Interaction Design: The Making of a Chatbot’s Personality

How UX conversation design choices were made to craft the persona of Alfred, IBM’s cognitive chatbot

Future of Work
Into The Future

--

The best design isn’t obvious. It’s transparent.

As Donald A. Norman, author of “The Design of Everyday Things,” once said, if a device as simple as a door requires instructions such as “push” and “pull,” then it has failed as a design.

The best kind of door explains itself in its appearance.

This holds true for the design of technology platforms as well.

Whether it’s the simplicity of Instagram or the spontaneity of Snapchat, individual preferences for a platform no longer depend on utility, but rather on how it makes them feel.

By enabling interactions that are seamless with everyday life, design bridges the gap between humans and technology. Through these optimized experiences, users are in turn able to develop a relationship with the platform.

It’s Don Norman’s ideal door: practically invisible, but always there to fit our needs.

But how does a designer open that door of seamless interactions for its users when the only tool available to him is simple text?

The answer is in personality.

When developers build chatbots, they care less about implementing the most advanced technological capabilities, and more about how the chatbot engages its users.

Yet, because chatbots feature a text-only interface, vocabulary, syntax, formatting, and line spacing all take on a new relevance in crafting its persona.

Whether it’s a one-worded response or lengthier formal sentences, the placement of each word, punctuation, and line break all come together to affect perception.

Language, as such, becomes personality, and UX design is now an act of communication.

The importance of crafting a chatbot’s personality is twofold.

First, it sets the tone for a user’s experience.

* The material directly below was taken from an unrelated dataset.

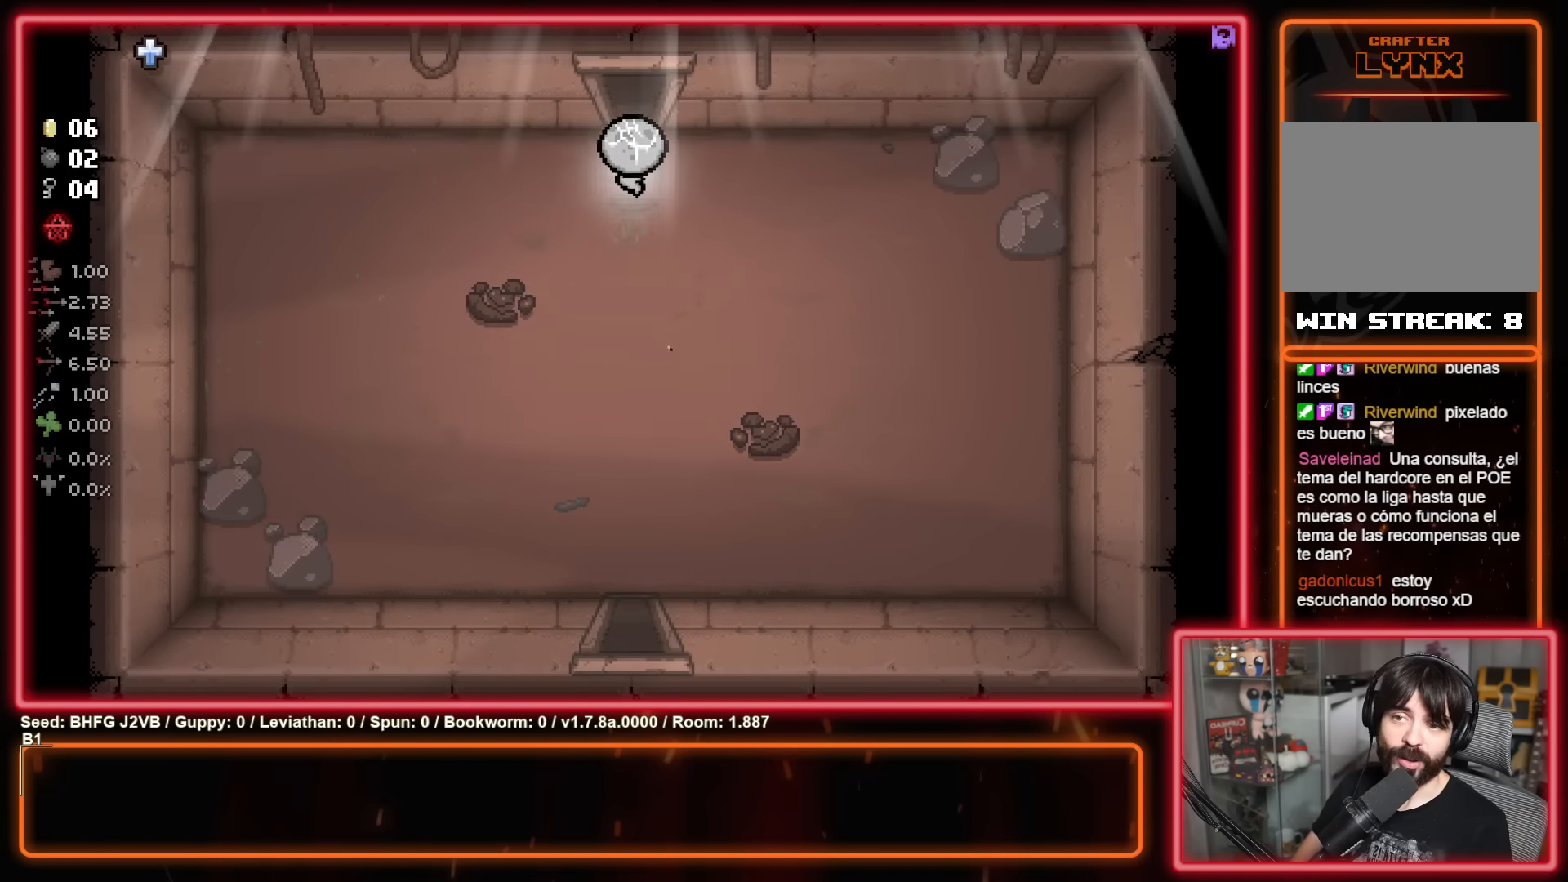
{"buttons": [], "left_stick": "center", "events": [[400, "left_stick", "center"]]}
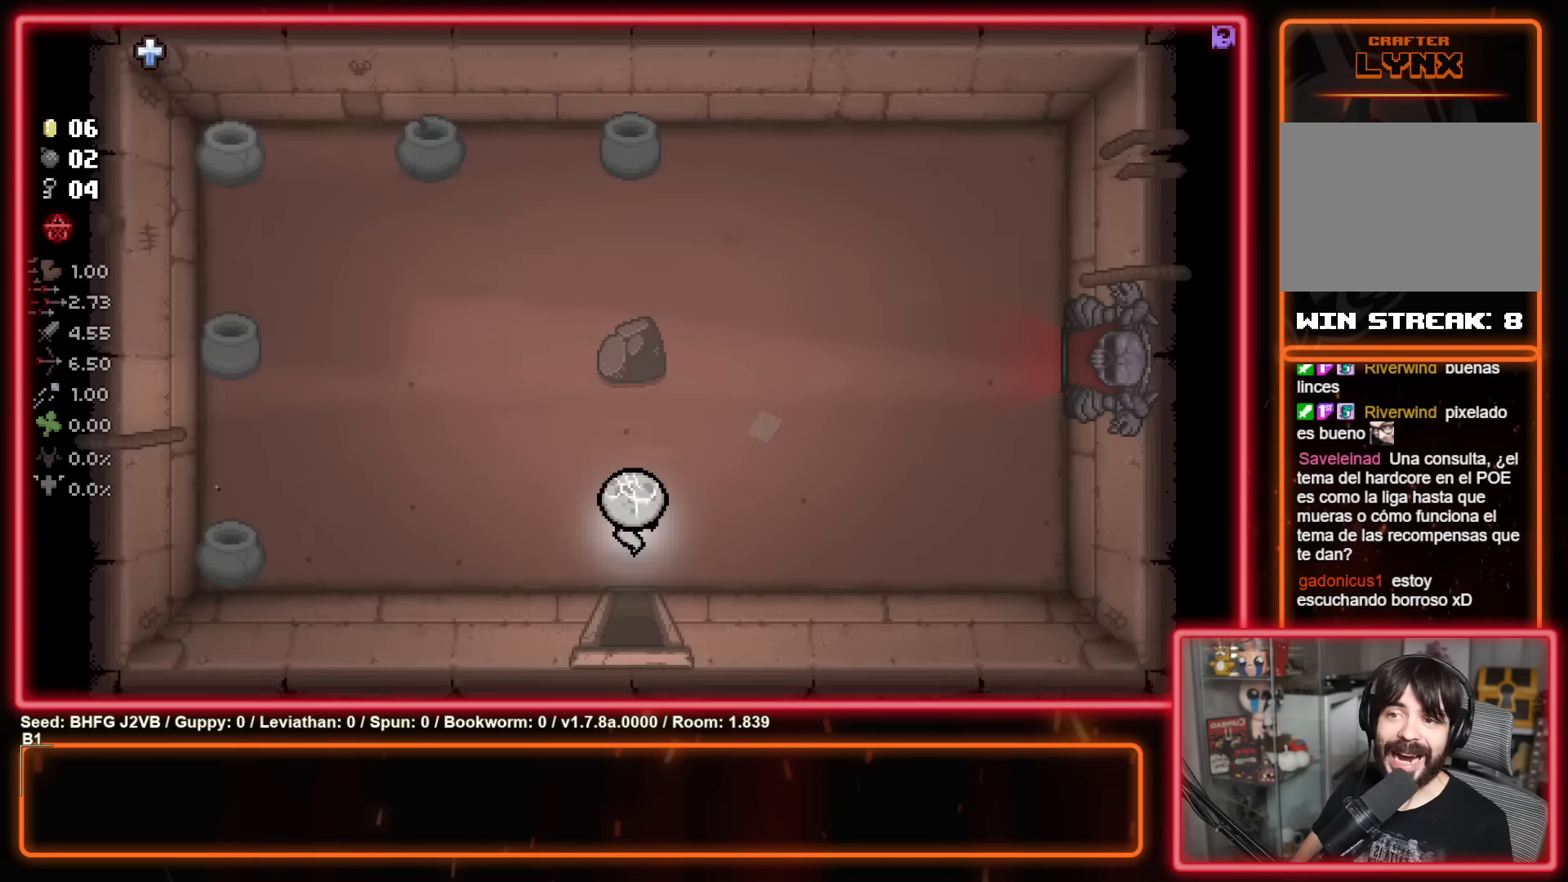
{"buttons": [], "left_stick": "up", "events": [[383, "left_stick", "up"]]}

Alfred, IBM’s cognitive chatbot

IBM’s chatbot Alfred, for example, uses friendly and personable language, as well as non-lexical sounds such as “oh” and “hmm,” to elicit human emotions from its users and generate a positive connection.

Empathy is the heart of great design, which in conversations, is conveyed through language.

Second, in a crowded marketplace of emerging technology, personality becomes the distinguishing feature amongst chatbots.

During World War II, British spies were able to identify specific German radio operators based on their “fists”: the individual style, cadence, speed, and frequency in which they communicated in Morse code.

For Alfred, his “fist” is more than just his black top hat, pink bow, and bright blue exterior. His timely response, casual tone, and young demeanor have become iconic in his style too.

Since style affects perception, and a chatbot is a window into a company’s brand, the personality of a chatbot can have enormous implications on an individual’s feelings for that brand.

Thus, the responsibility to design a chatbot’s conversational interface harbors enormous potential to add value and memorability to a brand.

After all, it’s not the conversations with chatbots that people will remember down the road.

It’s how the conversations made them feel.